SoZ - Sozialistische Zeitung |
Als Danny Boyles Film Slumdog Millionaire im Frühjahr in
Indiens Kinos anlief, fiel er nicht nur beim ansonsten filmbegeisterten Publikum durch. Das
lag nicht nur an der ungewohnten Kürze des Streifens — unter drei Stunden ist eine
normaler Bollywoodproduktion nicht zu haben — und an seinen wenigen Tanz- und
Songelementen. Dem Publikum und erst recht dem Filmestablishment war die harte Darstellung des
Überlebenskampfes von Kindern in den Slums der Millionenstädte fremd. Man
fühlte sich als Kulturnation diskriminiert durch die einseitige Kritik von Polizeigewalt,
Korruption und Missbrauch. Nicht anders würde es einer Verfilmung des Romans von Vikram
Chandra Der Pate von Bombay gehen, der noch drastischer die Verflechtungen von Politik,
organisiertem Verbrechen, Religion und Vernichtungs- und Erlösungsfantasien beschreibt.
Sartaj Singh, einer der
wenigen Sikh-Inspektoren in Mumbai, ist ein aufrechter Polizist. Doch so ganz kann er dem
Vorbild seines Vaters nicht folgen. Selbst unkorrumpiert, treibt er für seinen Boss
Gelder ein, die nach einem ausgeklügelten System bis in die oberste Polizeispitze
verteilt werden — ein alltäglicher Teil seiner Arbeit, die sich ansonsten mit der
üblichen Alltagskriminalität befasst und auch nicht bei dem Tod eines
Schoßhunds Halt macht. Durchkreuzt wird die übliche Frustration durch den Hinweis
auf das Wiederauftauchen eines der großen Gangsterbosse der Stadt: Ganesh Gaitonde, einer
der rivalisierenden Dons Mumbais, soll aus seinem Exil wieder aufgetaucht sein. Singh findet
das Haus und bevor er sich mit einem Bulldozer Zugang verschaffen kann, kommt es über die
Sprechanlage zu einer kurzen Unterhaltung zwischen beiden. Es sind Gaitondes letzte Worte,
denn als die Festung eingenommen wird, findet die Polizei nur seine Leiche und die einer
attraktiven Frau.
Kurze Zeit später taucht
der Geheimdienst auf und Singh wird um Mithilfe gebeten: Er soll herausbekommen, wieso
Gaitonde nach Indien zurückgekehrt ist, wo doch sowohl die Polizei wie auch
rivalisierende Organisationen hinter ihm her sind.
Während Singh nach Spuren
sucht, erzählt der Gansterboss seine Lebensgeschichte, seinen Aufstieg vom
Kleinkriminellen zum Paten, der seine Finger in allen Geschäften hat, Wohnsiedlungen
anlegen lässt und Slums räumt, um Investoren Platz zu machen, der sich vom
weltlichen Verbrecher zum Handlanger hindunationalistischer Politiker wandelt, und der die
Dreckarbeit für bestimmte Abteilungen des indischen Geheimdienstes macht.

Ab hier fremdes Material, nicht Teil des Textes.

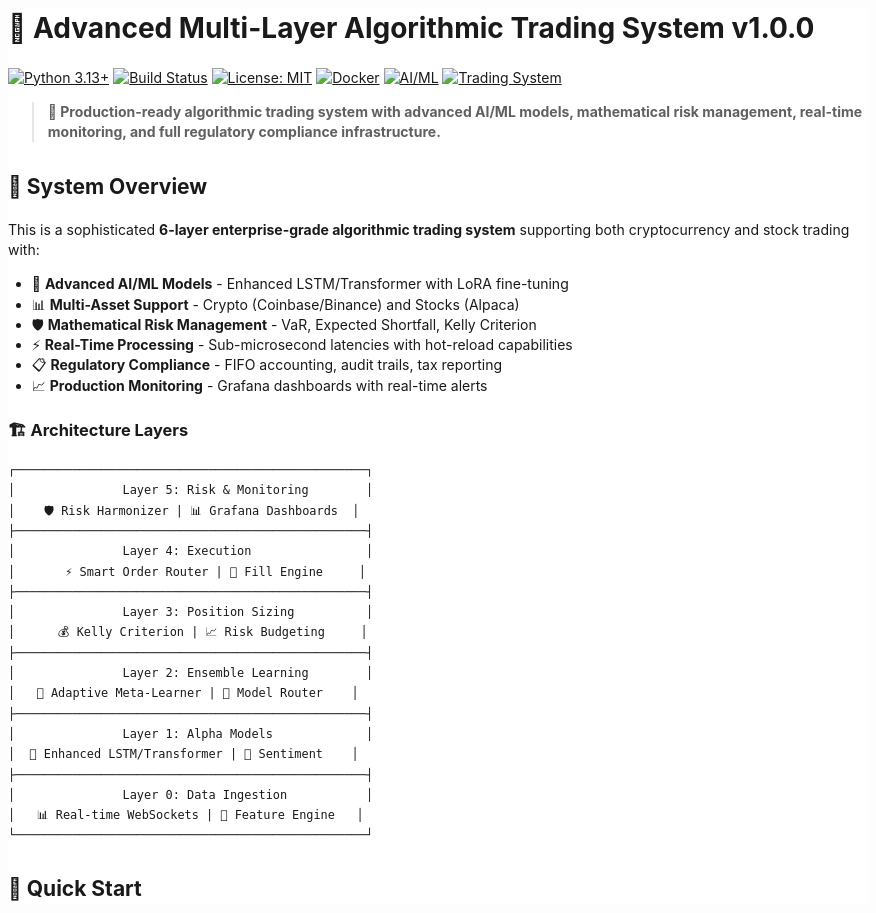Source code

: # 🤖 Advanced Multi-Layer Algorithmic Trading System v1.0.0

[![Python 3.13+](https://img.shields.io/badge/python-3.13%2B-blue.svg)](https://www.python.org/downloads/)
[![Build Status](https://img.shields.io/badge/build-passing-brightgreen)](https://github.com/lljw9999/Trading_Bot/actions)
[![License: MIT](https://img.shields.io/badge/License-MIT-yellow.svg)](https://opensource.org/licenses/MIT)
[![Docker](https://img.shields.io/badge/docker-ready-blue)](docker-compose.yml)
[![AI/ML](https://img.shields.io/badge/AI%2FML-LSTM%2FTransformer-red.svg)]()
[![Trading System](https://img.shields.io/badge/Type-Enterprise%20Grade-green.svg)]()

> **🚀 Production-ready algorithmic trading system with advanced AI/ML models, mathematical risk management, real-time monitoring, and full regulatory compliance infrastructure.**

## 🎯 **System Overview**

This is a sophisticated **6-layer enterprise-grade algorithmic trading system** supporting both cryptocurrency and stock trading with:

- 🧠 **Advanced AI/ML Models** - Enhanced LSTM/Transformer with LoRA fine-tuning
- 📊 **Multi-Asset Support** - Crypto (Coinbase/Binance) and Stocks (Alpaca)
- 🛡️ **Mathematical Risk Management** - VaR, Expected Shortfall, Kelly Criterion
- ⚡ **Real-Time Processing** - Sub-microsecond latencies with hot-reload capabilities
- 📋 **Regulatory Compliance** - FIFO accounting, audit trails, tax reporting
- 📈 **Production Monitoring** - Grafana dashboards with real-time alerts

### 🏗️ **Architecture Layers**

```
┌─────────────────────────────────────────────────┐
│               Layer 5: Risk & Monitoring        │
│    🛡️ Risk Harmonizer | 📊 Grafana Dashboards  │
├─────────────────────────────────────────────────┤
│               Layer 4: Execution                │
│       ⚡ Smart Order Router | 🎯 Fill Engine     │
├─────────────────────────────────────────────────┤
│               Layer 3: Position Sizing          │
│      💰 Kelly Criterion | 📈 Risk Budgeting     │
├─────────────────────────────────────────────────┤
│               Layer 2: Ensemble Learning        │
│   🧠 Adaptive Meta-Learner | 🔄 Model Router    │
├─────────────────────────────────────────────────┤
│               Layer 1: Alpha Models             │
│  🔮 Enhanced LSTM/Transformer | 📰 Sentiment    │
├─────────────────────────────────────────────────┤
│               Layer 0: Data Ingestion           │
│   📊 Real-time WebSockets | 🔧 Feature Engine   │
└─────────────────────────────────────────────────┘
```

## 🚀 **Quick Start**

Auf nahezu 1400 Seiten wird
ein Panoptikum der neueren indischen Geschichte ausgebreitet, von der brutalen Teilung des
Staates, den zerstörerischen Einflüssen der Religionen, den idyllezaubernden Songs
aus Bollywood-Filmen, den Kämpfen der Mütter um die Zukunft ihrer Kinder bis zu
apokalyptischen Gurus. Ein wuchtiger Roman.